The bipartisan, congressionally mandated committee was created last year and has gathered information from visits to bases in Iraq and Afghanistan, and dozens of meetings with military, contractors and employees from the State Department and United States Agency for International Development (USAID).
One worry voiced repeatedly during the hearing was that the military will have to depend on contractors even more, and with even less oversight, with a drawdown of troops from Iraq.
As troops are withdrawn, "we're probably going to have to rely on contractors who remain there to close down those bases" and transfer appropriate equipment to Iraqis, said Grant Green, a member of the commission and a former undersecretary of state for management and assistant secretary of defense.

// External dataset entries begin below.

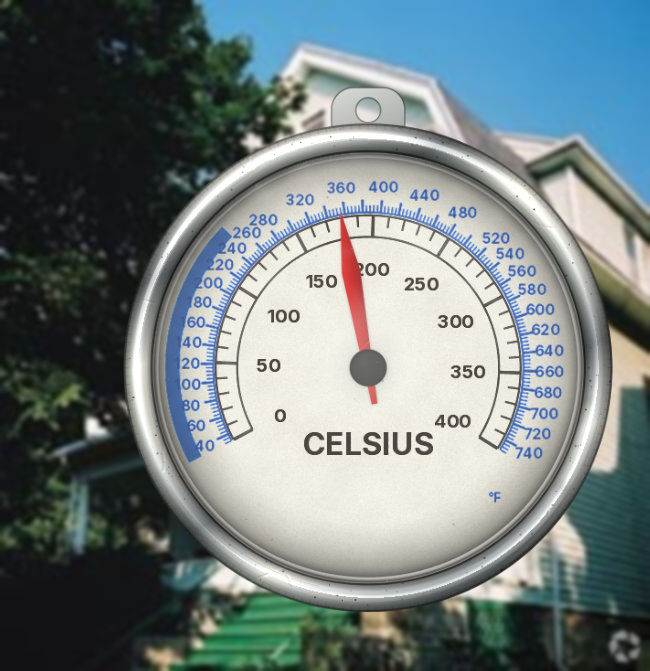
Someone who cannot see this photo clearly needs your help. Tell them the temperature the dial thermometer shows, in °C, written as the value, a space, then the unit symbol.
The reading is 180 °C
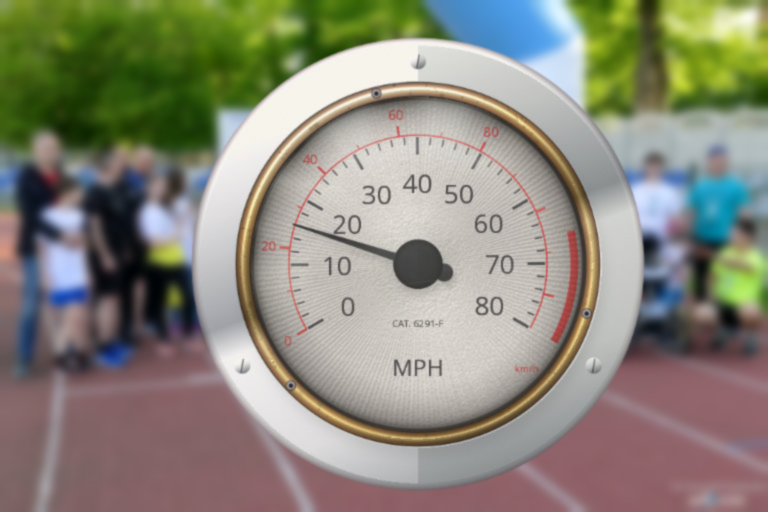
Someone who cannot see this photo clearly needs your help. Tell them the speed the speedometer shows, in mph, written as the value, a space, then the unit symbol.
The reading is 16 mph
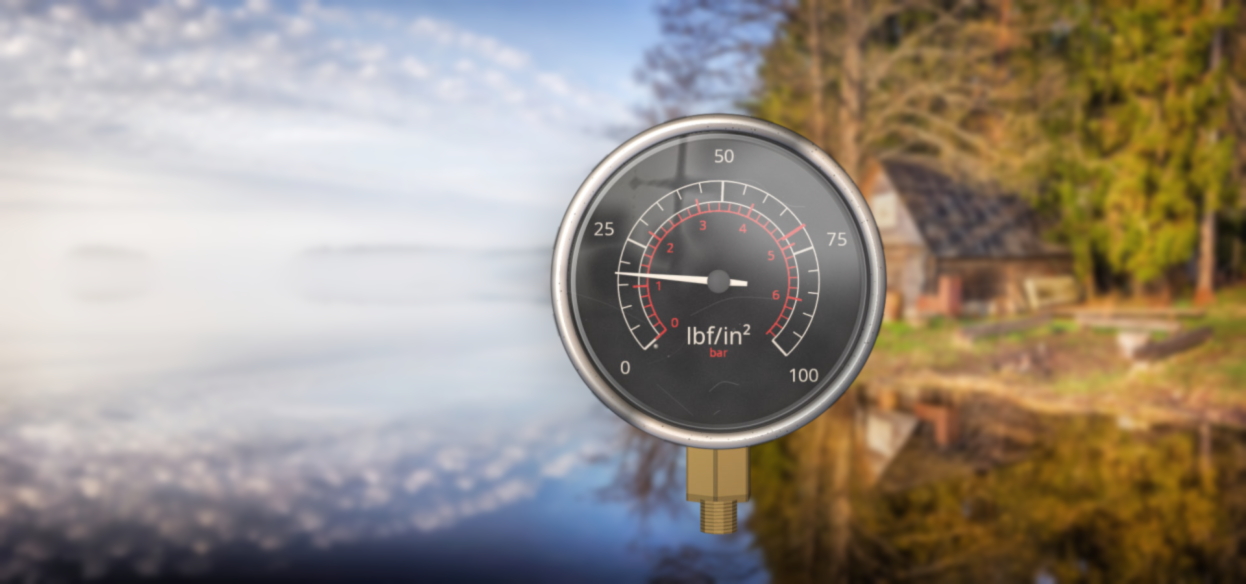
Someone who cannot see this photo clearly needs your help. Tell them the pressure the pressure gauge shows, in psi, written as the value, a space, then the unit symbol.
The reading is 17.5 psi
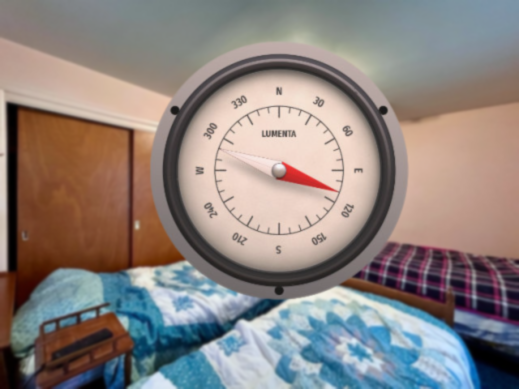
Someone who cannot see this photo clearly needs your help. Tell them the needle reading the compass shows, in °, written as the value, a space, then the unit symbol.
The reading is 110 °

One contract that got a lot of attention at the hearing is the massive Logistics Civil Augmentation Program (LOGCAP), which covers a wide range of logistics and support activities. The current iteration of the program, LOGCAP III, is a 10-year, multibillion-dollar sole-source contract held by KBR. The Army is in the midst of transitioning to the next iteration, LOGCAP IV, under which KBR, DynCorp International and Fluor International compete for task orders, but commissioners told the congressmen that the transition isn't happening quickly enough. Moreover, the addition of two contractors to the program will exacerbate the shortage of military personnel picked to oversee contracts in addition to their regular duties.
The military's LOGCAP management office is handling the transition to the next LOGCAP program with not more than 13 personnel on its staff at a time and has augmented its staff with personnel from another contractor, Serco, according to the report.